In the last three verses of Psalm 42 the writer give us one more reason to hope in God when all seems hopeless: God listens to the prayers of His saints.

“9 I will say to God my rock,
"Why have You forgotten me?
Why do I go mourning
because of the oppression of the enemy?"
10 As a shattering of my bones,
my adversaries revile me,
While they say to me all day long,
"Where is your God?"
11 Why are you in despair, O my soul?
And why have you become disturbed within me?
Hope in God,
for I shall yet praise Him,
The help of my countenance and my God” (Psalm 42:9-11 NASB).

The writer lets us hear his prayer to God. It is an honest prayer. No church words here. No carefully crafted positive and flowery language.

Did you forget me God?

Why do I have to mourn?

They’re mocking me and you!

The writer addresses these things to the God whom He calls “his Rock”. This is the open and honest prayer of a believer. God bless us all that we may pray this way. Open. Honest, but also in solid faith to the one solid Rock we have in our own storms of emotion. God our Rock. Jehovah our God.

And then verse eleven it’s like the saint side kicks in and puts the questioning soul in it’s place once more. Repeating what was said before:

11 Why are you in despair, O my soul?
And why have you become disturbed within me?
Hope in God,
for I shall yet praise Him,
The help of my countenance and my God” (Psalm 42:11 NASB).

Perhaps that phrase sounds strange to our ears, “the help of my countenance”. It’s describes a simple enough concept. God helps those who’s face is turned to Him in faith. Those who’s back is turned to Him can expect to receive nothing from Him.

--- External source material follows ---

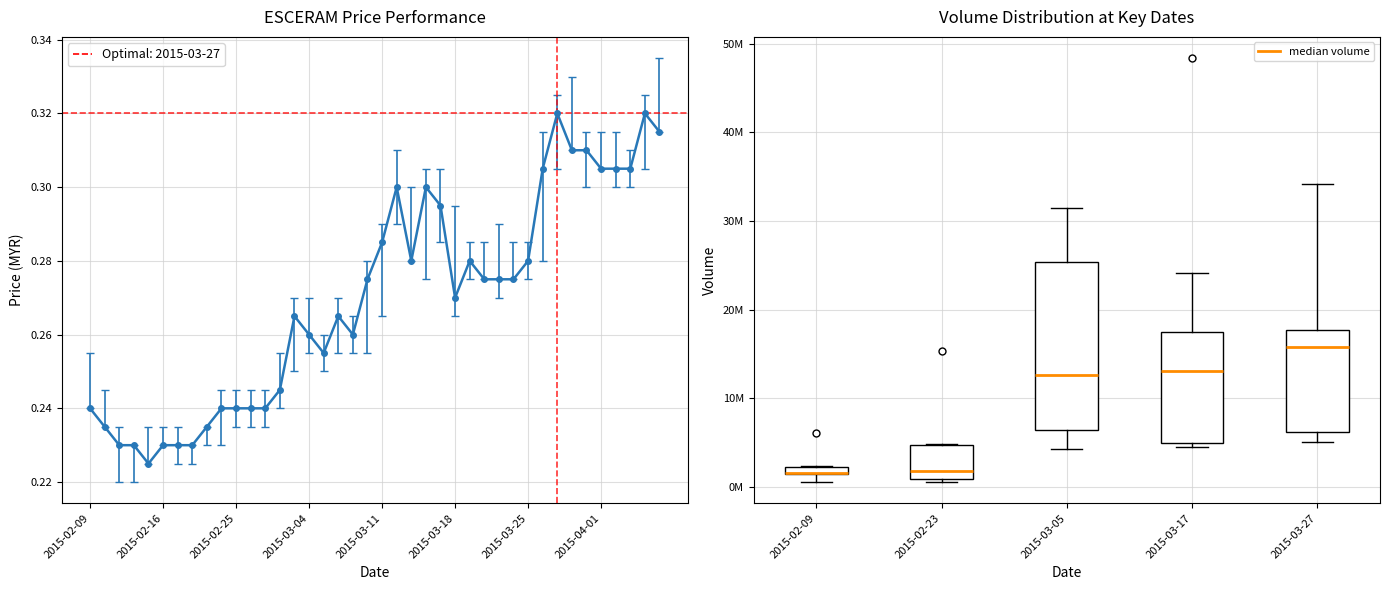

How many lines are shown in the chart?

1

God’s children may FEEL hopeless in depression, but feelings do not determine reality. Those who look to the LORD for help will receive it.

I’d like to share one more little Hebrew tidbit. That word, “help” in verse 11 is pronounced, “Je-shu-oht” in the Hebrew. It’s a form of the word “helper” or “Savior”. Transferred over to the Greek of it’s “Jesus”.

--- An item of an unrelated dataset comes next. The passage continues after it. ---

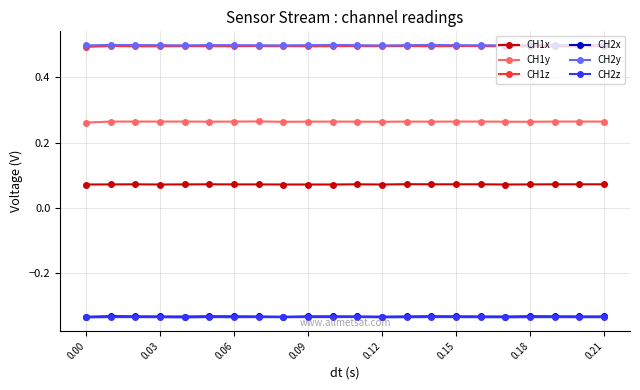

How many CH1y values are between 0 and 1?

22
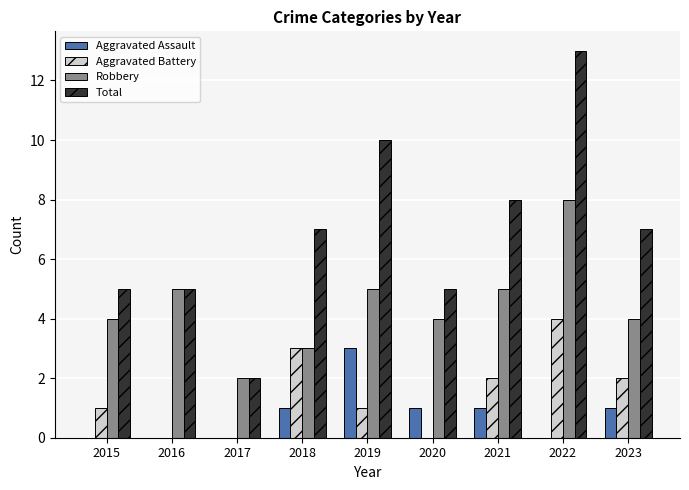

What is the maximum value shown in the chart?

13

This reminds us of the reason that God can help sinners like you and me. Jesus was not helped on the cross of Calvary. He suffered alone. Abandoned. Forsaken. Punished for a world of sinners, so that we might have hope even when it seems there should be none.

And that is what we have in Christ Jesus, when all seems hopeless, we have hope in Him. For in Christ Jesus we have crossed over from death to life.

Remember His faithfulness in your moments of sorrow. Remember His power when you foot seems to slip. Remember God’s open ears hear the voice of His children, and by faith in Christ Jesus that is what you are.

Amen.

The peace of God, which surpasses all understanding, will guard your hearts and minds through Christ Jesus.